Pitfall 6: Not knowing when to be declarative
Sometimes you can automate too far. Consider a Terraform configuration where you've got a bunch of AWS Lambda functions as part of the infrastructure. In this situation, Terraform needs to manage which version of the code goes on each environment. Firstly, this means we need to have explicit version numbers on our code artefacts - we don't want to grab
latest.zip and find we've accidentally deployed someone's experimental branch to production.

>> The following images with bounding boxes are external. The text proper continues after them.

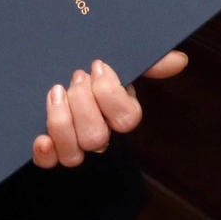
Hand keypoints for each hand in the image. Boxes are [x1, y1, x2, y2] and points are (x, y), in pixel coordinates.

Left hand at [31, 51, 187, 168]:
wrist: (55, 60)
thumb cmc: (91, 63)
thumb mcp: (120, 56)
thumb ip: (148, 60)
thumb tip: (179, 60)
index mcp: (119, 113)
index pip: (127, 119)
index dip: (111, 95)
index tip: (99, 66)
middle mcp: (99, 133)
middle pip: (96, 138)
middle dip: (83, 105)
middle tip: (76, 76)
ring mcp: (74, 143)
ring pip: (74, 154)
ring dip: (62, 123)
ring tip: (56, 92)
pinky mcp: (49, 148)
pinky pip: (49, 162)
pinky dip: (45, 153)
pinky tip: (41, 139)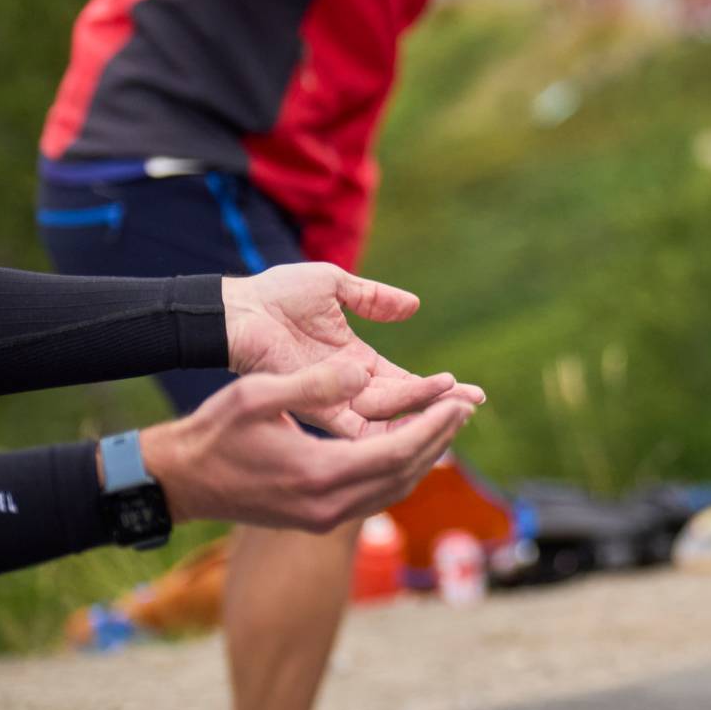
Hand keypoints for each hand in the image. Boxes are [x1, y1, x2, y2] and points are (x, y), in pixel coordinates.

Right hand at [138, 361, 476, 534]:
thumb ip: (312, 384)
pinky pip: (375, 496)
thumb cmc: (213, 434)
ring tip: (446, 422)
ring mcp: (323, 518)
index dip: (434, 427)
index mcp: (318, 475)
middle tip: (465, 407)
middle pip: (405, 474)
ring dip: (424, 456)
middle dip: (440, 439)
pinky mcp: (317, 519)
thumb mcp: (256, 396)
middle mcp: (327, 506)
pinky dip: (399, 469)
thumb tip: (362, 371)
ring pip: (393, 489)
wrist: (180, 482)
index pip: (397, 453)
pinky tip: (409, 444)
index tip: (460, 401)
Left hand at [222, 263, 483, 436]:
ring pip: (385, 415)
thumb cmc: (276, 294)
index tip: (471, 392)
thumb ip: (373, 298)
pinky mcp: (313, 402)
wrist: (236, 309)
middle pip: (403, 404)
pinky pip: (353, 422)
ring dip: (419, 410)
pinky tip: (413, 414)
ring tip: (453, 403)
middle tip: (475, 403)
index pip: (404, 381)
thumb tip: (413, 306)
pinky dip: (384, 422)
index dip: (436, 388)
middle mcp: (347, 385)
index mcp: (354, 361)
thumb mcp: (335, 286)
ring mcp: (330, 396)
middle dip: (440, 404)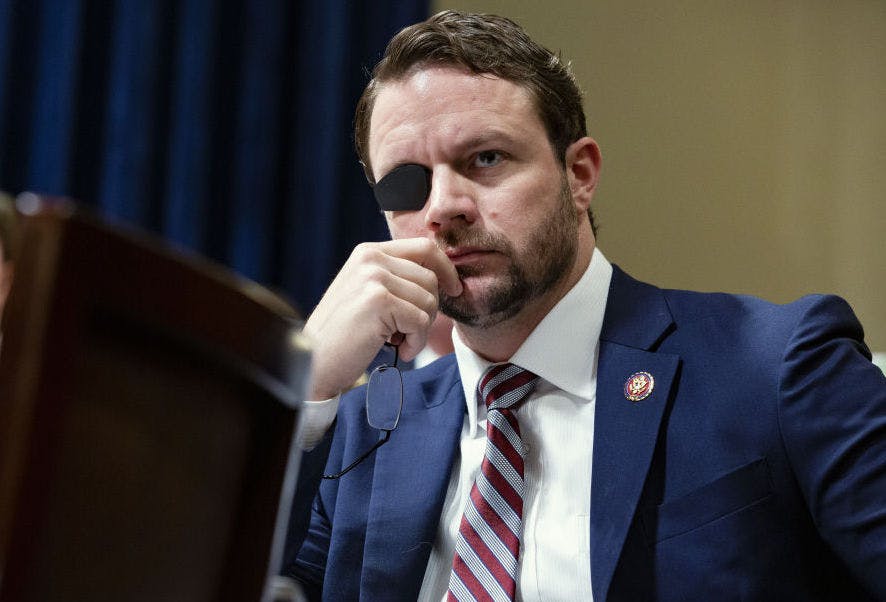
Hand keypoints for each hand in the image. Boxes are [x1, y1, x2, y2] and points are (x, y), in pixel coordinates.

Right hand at [303, 238, 461, 399]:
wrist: (314, 359)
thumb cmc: (344, 333)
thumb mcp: (367, 293)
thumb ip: (396, 278)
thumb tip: (442, 277)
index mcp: (369, 251)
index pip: (424, 248)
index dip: (446, 269)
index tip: (454, 288)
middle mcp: (371, 258)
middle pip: (430, 278)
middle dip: (429, 310)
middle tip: (408, 331)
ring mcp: (374, 278)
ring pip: (429, 301)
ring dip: (420, 330)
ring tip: (398, 341)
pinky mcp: (379, 301)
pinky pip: (421, 322)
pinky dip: (416, 343)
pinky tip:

However, even with semantic versioning on code artefacts, one of the teams I work with was getting extremely animated about the fact they had a
1.0.23 sitting in their
.tfvars file. We were at risk of spending a lot of time trying to automate grabbing the latest version, without having to update the variable. Thing is, the variable serves a purpose. Remember the previous pitfall: your
.tfvars file defines your environment. Therefore, you need it to be deterministic - which means being explicit about your version numbers. If I run terraform today and get
1.0.23, but tomorrow I get
1.0.25, that's a very bad place to be in because I don't know what version of the code is going to end up on my environment.
There is a time to start automating the update of version numbers, and that's when you start plugging Terraform into your deployment pipeline. But that should be performed by variable substitution in your deployment tooling, and there should still be a record in the deployment tool of what got deployed where. And the reason to do this is that a deployment tool is a better place to have your declarative statement about what versions of which code sit on each environment, not because having an explicit version in .tfvars is bad.
Pitfall 7: Not thinking about the pipeline
It's easy to get started with Terraform. This is both a blessing and a curse: it means it's also easy to end up with state files on your local filesystem that require checking in and out of source control, manually copying code artefacts about so you can deploy them, and having no good solution for secrets management and key storage. A few weeks later and you're having that awkward conversation which goes, "so I think Greg checked in the state file, but then I'm not sure if I got Shauna's latest code from the CI server, which means we might have just reverted to 0.4.16 on production… er, oops?"
You don't need anything sophisticated to solve a lot of these problems - an appropriately secured and encrypted S3 bucket to store your state files and deploy code artefacts to will get you a long way, and if you're on AWS it's possible to get your secrets out of KMS without needing to set up a Vault server.
Terraform is great. It's not perfect, but I've hardly ever seen a tool come along and open up discussions between dev and ops teams in the same way, and the fact it does what it does pretty damn well is a bonus. But, as with any tool, there are things you've got to be careful of and things that force you to change the way you work. I've seen teams lose a lot of time, build unreliable environments and have an overall bad experience with Terraform because they never paid attention to the above pitfalls, and I've seen teams get proficient at an unbelievable rate because they listened to all the above before writing a single line of configuration. You know which of those teams you want to be, right?